- I’ve suggested in the past that multi-data-center capabilities are important for “data sovereignty”/geo-compliance.
- The need for geo-compliance just got a lot stronger, with the abolition of the European Union’s Safe Harbour rule for the US. If you collect data in multiple countries, you should be at least thinking about geo-compliance.
- Cassandra is an established leader in multi-data-center operation.
But when I made that connection and checked in accordingly with my client Patrick McFadin at DataStax, I discovered that I’d been a little confused about how multi-data-center Cassandra works. The basic idea holds water, but the details are not quite what I was envisioning.
The story starts:
- Cassandra groups nodes into logical “data centers” (i.e. token rings).
- As a best practice, each physical data center can contain one or more logical data center, but not vice-versa.

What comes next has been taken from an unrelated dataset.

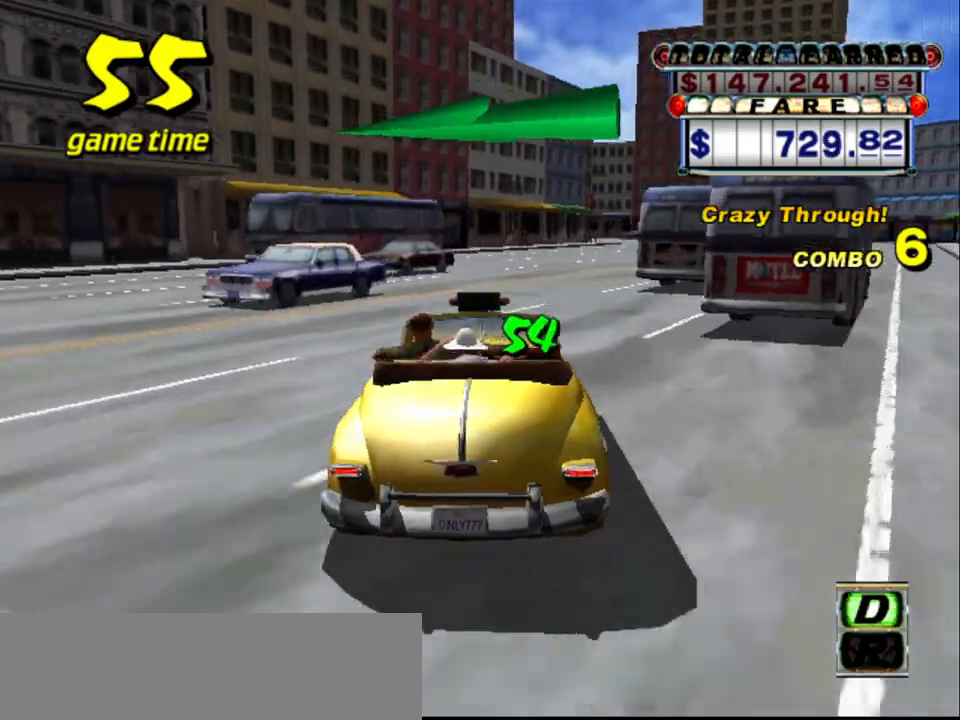
{"keys": ["up"], "events": [[67, "up", "down"], [334, "right", "down"], [484, "right", "up"]]}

- There are two levels of replication — within a single logical data center, and between logical data centers.
- Replication within a single data center is planned in the usual way, with the principal data center holding a database likely to have a replication factor of 3.
- However, copies of the database held elsewhere may have different replication factors …
- … and can indeed have different replication factors for different parts of the database.
In particular, a remote replication factor for Cassandra can = 0. When that happens, then you have data sitting in one geographical location that is absent from another geographical location; i.e., you can be in compliance with laws forbidding the export of certain data. To be clear (and this contradicts what I previously believed and hence also implied in this blog):
- General multi-data-center operation is not what gives you geo-compliance, because the default case is that the whole database is replicated to each data center.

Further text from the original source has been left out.